By CHRISTOPHER GOFFARD and GEOFF DOUGHERTY
© St. Petersburg Times, published May 20, 1998
ames B. Crooks, a 23-year-old trooper who had been with the Florida Highway Patrol less than a year, was gunned down Tuesday afternoon on the Interstate 75 exit ramp at State Road 54 in Pasco County.
"Apparently this guy (Carr) was a wild man," said highway patrol Maj. Ken Howes. "He'd already killed two veteran Tampa police detectives. So whether it was a rookie or a seasoned trooper, who knows if anything could have been done differently at this point."
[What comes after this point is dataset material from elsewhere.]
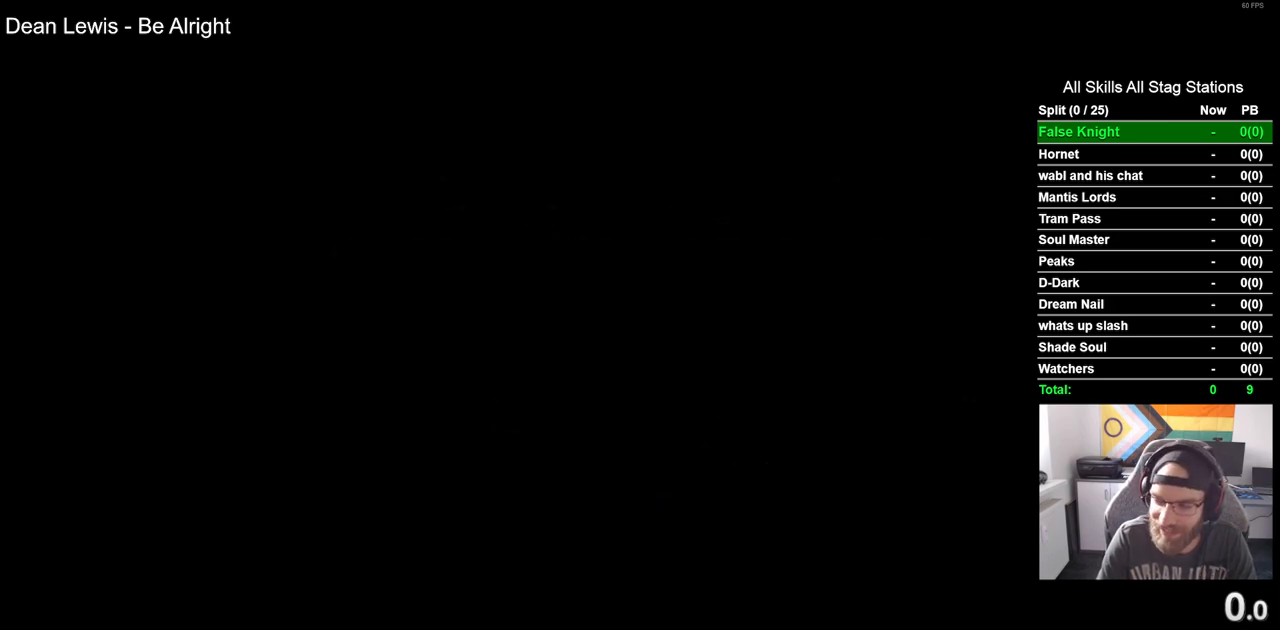
{"buttons": [], "left_stick": "center", "right_stick": "center", "events": [[50, "CROSS", "down"], [200, "CROSS", "up"], [300, "CROSS", "down"], [417, "CROSS", "up"]]}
Crooks, who was known as Brad, grew up on his family's cattle farm in rural Clewiston in South Florida. He was active in the 4-H Club and graduated from Clewiston High School.
A family friend said Crooks was happy to be assigned to Pasco County after he became a trooper and feared an assignment in Miami because of its danger.
"I don't think he made a mistake or did something wrong," Vega said. "It's just one of the things that happens. It's a sad thing that happens to the best of us."
Crooks' time at the academy wasn't easy, Vega said. As an overweight recruit, Crooks endured the scorn of FHP's drill instructors. But his persistence got him through, Vega said.
"People were on him constantly. But he said he was going to do it, and he went ahead and did it," Vega said.
Crooks' life ended just seven months after his crowning achievement -- graduation from the academy. He encountered a pickup truck driven by Carr, who had already shot two Tampa detectives and had fled north on I-75, authorities said.
It's unclear exactly what transpired between Crooks and Carr, but it ended with a young trooper's death.
Sgt. Bill Martinez said Crooks was based in Land O'Lakes and lived in Tampa. He was engaged to be married. Crooks is survived by his parents, Michael and Vivian Crooks of Clewiston.
A woman who answered the parents' phone Tuesday night declined comment.
Crooks is the 37th Florida Highway Patrol trooper slain in the line of duty since 1939, and the 17th to die by gunfire, Howes said.
"Every trooper in the state went through the same academy," Howes said, "so when we lose one of our own troopers, everyone hurts."